About Spina Bifida
Spina Bifida is a congenital anomaly which occurs in children who have underdeveloped spine and spinal cord. This condition belongs to a category of neural tube defects. A neural tube is a structure that forms in the first trimester of pregnancy and ultimately as the fetus develops forms into brain, spinal cord, and tissues that enclose these vital structures.(1)
Under normal circumstances, the neural tube closes by the first month of conceiving but in some cases the tube does not close properly leading to underdevelopment of spine and spinal cord causing Spina Bifida.
The severity of Spina Bifida ranges from mild to severe depending on the size, location, and type of the defect. The exact cause of Spina Bifida is not known but researchers believe that certain genetic and environmental factors may be at play in the development of Spina Bifida.
However, researchers have come up with certain risk factors which increase the likelihood for a female delivering a baby with Spina Bifida. These risk factors include folate deficiency, family history of Spina Bifida or other neural tube defects, females with diabetes, and females who are obese are more likely to deliver children with Spina Bifida.
There are many neural tube defects which affect the life span of the affected child but whether Spina Bifida is one such condition is something that has been elaborated below.
Is Spina Bifida Fatal?
Spina Bifida does not affect the life span of a child. This can be credited to the advances that medical technology has made in the last three decades or so. If ever there is a fatality it is due to lack of adequate treatment or complications that occur due to inadequate treatment of Spina Bifida.
In majority of the cases, children with Spina Bifida lead a normal active life well into the fifth and sixth decade of life. The intelligence of children with Spina Bifida is not affected in any way. Movement disorder is something that is prevalent in children with Spina Bifida. In some cases, severe Spina Bifida may paralyze the lower limbs of the child and such children will require wheelchair to get around. In other cases, children may have mild to moderate walking difficulty and may or may not require assistive devices to ambulate.

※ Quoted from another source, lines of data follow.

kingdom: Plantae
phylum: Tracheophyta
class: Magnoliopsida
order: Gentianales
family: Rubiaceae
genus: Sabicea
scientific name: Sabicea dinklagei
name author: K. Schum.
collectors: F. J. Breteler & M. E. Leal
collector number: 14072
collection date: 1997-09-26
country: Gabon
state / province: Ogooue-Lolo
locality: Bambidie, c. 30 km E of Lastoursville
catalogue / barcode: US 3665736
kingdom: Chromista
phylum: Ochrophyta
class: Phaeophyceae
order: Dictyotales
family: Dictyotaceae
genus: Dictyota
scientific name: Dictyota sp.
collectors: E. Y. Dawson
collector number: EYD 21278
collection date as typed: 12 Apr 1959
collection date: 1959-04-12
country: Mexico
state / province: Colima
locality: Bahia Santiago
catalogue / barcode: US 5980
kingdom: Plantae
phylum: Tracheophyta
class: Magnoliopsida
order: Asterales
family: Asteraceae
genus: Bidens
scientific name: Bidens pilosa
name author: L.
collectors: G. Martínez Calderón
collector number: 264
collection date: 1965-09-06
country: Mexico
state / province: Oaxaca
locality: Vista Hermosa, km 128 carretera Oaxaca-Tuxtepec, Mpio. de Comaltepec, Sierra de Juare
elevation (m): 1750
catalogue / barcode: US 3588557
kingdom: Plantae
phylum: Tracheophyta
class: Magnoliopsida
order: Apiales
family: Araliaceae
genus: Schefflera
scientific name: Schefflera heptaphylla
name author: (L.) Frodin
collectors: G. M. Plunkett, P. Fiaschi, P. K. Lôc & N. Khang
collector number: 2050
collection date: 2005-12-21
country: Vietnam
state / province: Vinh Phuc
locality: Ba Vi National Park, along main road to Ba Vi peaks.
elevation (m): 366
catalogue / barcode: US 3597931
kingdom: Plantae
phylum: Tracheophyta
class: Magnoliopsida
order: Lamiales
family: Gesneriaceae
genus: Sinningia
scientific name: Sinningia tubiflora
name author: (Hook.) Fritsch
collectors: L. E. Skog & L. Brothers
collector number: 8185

About 75% of children with Spina Bifida are actively involved in competitive sports as well. With continuous advancement of medical science, the prognosis of Spina Bifida continues to get better.
In some cases, children may have bowel and bladder incontinence problems but even this can be addressed with appropriate programs so that children can lead normal productive lives despite Spina Bifida.
Thus it can be said that Spina Bifida is not a fatal disease and with advancement of medical science the prognosis continues to improve of Spina Bifida.